L’uomo supera se stesso, direbbe Pascal. Senza trascendenza egli rimuore nelle
sue piccole miserie e nella sua inguaribile fugacità. È l’uomo absconditus e
non revelatus, l’uomo che manca all’appuntamento fondamentale della sua vita, un’esistenza
che non raggiunge mai la sua essenza. Septimo die nos ipsi erimus: dopo le sei
giornate lavorative, il settimo giorno sarà il giorno del riposo.

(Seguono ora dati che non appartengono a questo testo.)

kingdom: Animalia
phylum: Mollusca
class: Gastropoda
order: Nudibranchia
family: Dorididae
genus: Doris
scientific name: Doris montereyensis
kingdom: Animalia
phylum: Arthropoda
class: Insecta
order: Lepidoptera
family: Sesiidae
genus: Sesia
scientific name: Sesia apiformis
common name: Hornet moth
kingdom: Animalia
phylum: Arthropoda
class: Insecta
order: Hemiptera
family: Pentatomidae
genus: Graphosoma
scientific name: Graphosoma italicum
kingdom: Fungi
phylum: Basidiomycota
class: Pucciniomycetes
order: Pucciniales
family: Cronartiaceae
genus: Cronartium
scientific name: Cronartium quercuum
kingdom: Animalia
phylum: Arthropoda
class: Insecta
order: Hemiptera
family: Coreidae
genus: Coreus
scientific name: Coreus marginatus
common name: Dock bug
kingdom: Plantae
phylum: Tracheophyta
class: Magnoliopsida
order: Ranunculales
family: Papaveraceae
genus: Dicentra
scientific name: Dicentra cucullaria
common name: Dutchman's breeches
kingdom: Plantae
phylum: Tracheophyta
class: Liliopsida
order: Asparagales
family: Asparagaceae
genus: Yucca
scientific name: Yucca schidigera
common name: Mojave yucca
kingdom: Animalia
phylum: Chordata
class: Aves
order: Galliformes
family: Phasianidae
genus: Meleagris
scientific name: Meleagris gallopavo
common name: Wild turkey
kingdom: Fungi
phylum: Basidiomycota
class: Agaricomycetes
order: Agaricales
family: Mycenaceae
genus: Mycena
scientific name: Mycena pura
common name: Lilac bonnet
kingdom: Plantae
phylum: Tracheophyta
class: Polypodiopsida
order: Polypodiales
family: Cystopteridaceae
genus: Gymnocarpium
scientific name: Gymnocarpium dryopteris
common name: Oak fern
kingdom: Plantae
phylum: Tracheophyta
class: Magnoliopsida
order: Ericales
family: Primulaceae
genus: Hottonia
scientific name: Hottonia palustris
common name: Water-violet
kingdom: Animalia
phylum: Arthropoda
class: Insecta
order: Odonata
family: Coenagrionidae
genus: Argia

La frase di
sant’Agostino, che Bloch ha fatto propria, rimanda il compimento al futuro, non
quello di Bloch senza trascendenza, ma al futuro definitivo e assoluto, oltre
le soglie della cronaca e della storia.
VIVERE
LA MORTE
Il
credente vero vive la vita alla luce di queste convinzioni, non per sminuirla o
comprimerla nelle sue pulsioni ed esigenze, ma per arricchirla continuamente in
vista dell’ultimo traguardo. Come hanno visto non pochi filosofi anche recenti,
la morte non è semplicemente la fine ma il fine. Per Heidegger l’uomo è un
essere-per-la-morte (Sein zum Tode) e quando l’uomo l’ha introiettata nel suo
spirito passa dalla esistenza inautentica all’esistenza autentica. L’uomo
diventa uomo maturo, uomo vero. In genere i filosofi esistenzialisti, anche se
non credenti, hanno tutti parlato lo stesso linguaggio. E non è azzardato
pensare che il loro pensiero sia stato ispirato da quel salmo 89 che potrebbe
essere chiamato il salmo della contingenza e della finitudine umana:
«Ai tuoi
occhi, mille anni / sono come il giorno di ieri che è passato, / come un turno
di veglia nella notte. / Li annienti: li sommergi nel sonno; / sono come l’erba
che germoglia al mattino: / al mattino fiorisce, germoglia, / alla sera è
falciata e dissecca… / Gli anni della nostra vita sono settanta, / ottanta per
i più robusti, / ma quasi tutti sono fatica, dolore; / passano presto e noi ci
dileguiamo… / Insegnaci a contare i nostri giorni / e giungeremo alla sapienza
del cuore».
Un
impegno umano, un impegno cristiano, un impegno religioso. Giuseppe Dossetti
affermava che ogni cristiano è chiamato a «celebrare liturgicamente la propria
morte come atto fondamentale di culto e atto supremo della vita». La diuturna e
ininterrotta preparazione all’ultima messa, che si celebrerà nell’ultimo
giorno, sul letto della propria morte.
Nei
secoli di fede così si celebrava la morte. Aleksandr Solzenitzyn parla della
morte in certe regioni della Russia in questi termini: «Adesso egli ricordava
come morivano i vecchi nei suoi luoghi nativi, fossero russi, tartari o votjak:
non facevano i fanfaroni, non si ribellavano, non si vantavano che non
sarebbero morti mai, accettavano tutti la morte con calma. Non differivano la
resa dei conti, anzi si preparavano in silenzio e piano piano, decidevano a chi
sarebbe toccata la cavalla, a chi il puledro. Spiravano tranquilli, quasi
traslocassero in un’altra isola». A questo proposito dobbiamo ricordare con
grande ammirazione e invidia che anche i contadini del Tibet, sul finire della
vita, si recano per diversi giorni nei monasteri del luogo per prepararsi
spiritualmente alla morte. I credenti uniti insieme, nel nome della
trascendenza, questa cultura sono chiamati a diffondere per contrastare la
cultura dell’oblio della morte che noi stiamo respirando. Una missione comune
che viene prima dell’attenzione ai problemi tradizionali della giustizia, della
pace e della salvaguardia del creato.
La
nostra società ne guadagnerebbe anche per quanto concerne la soluzione dei suoi
sempre più ingarbugliati problemi. Un programma e un augurio.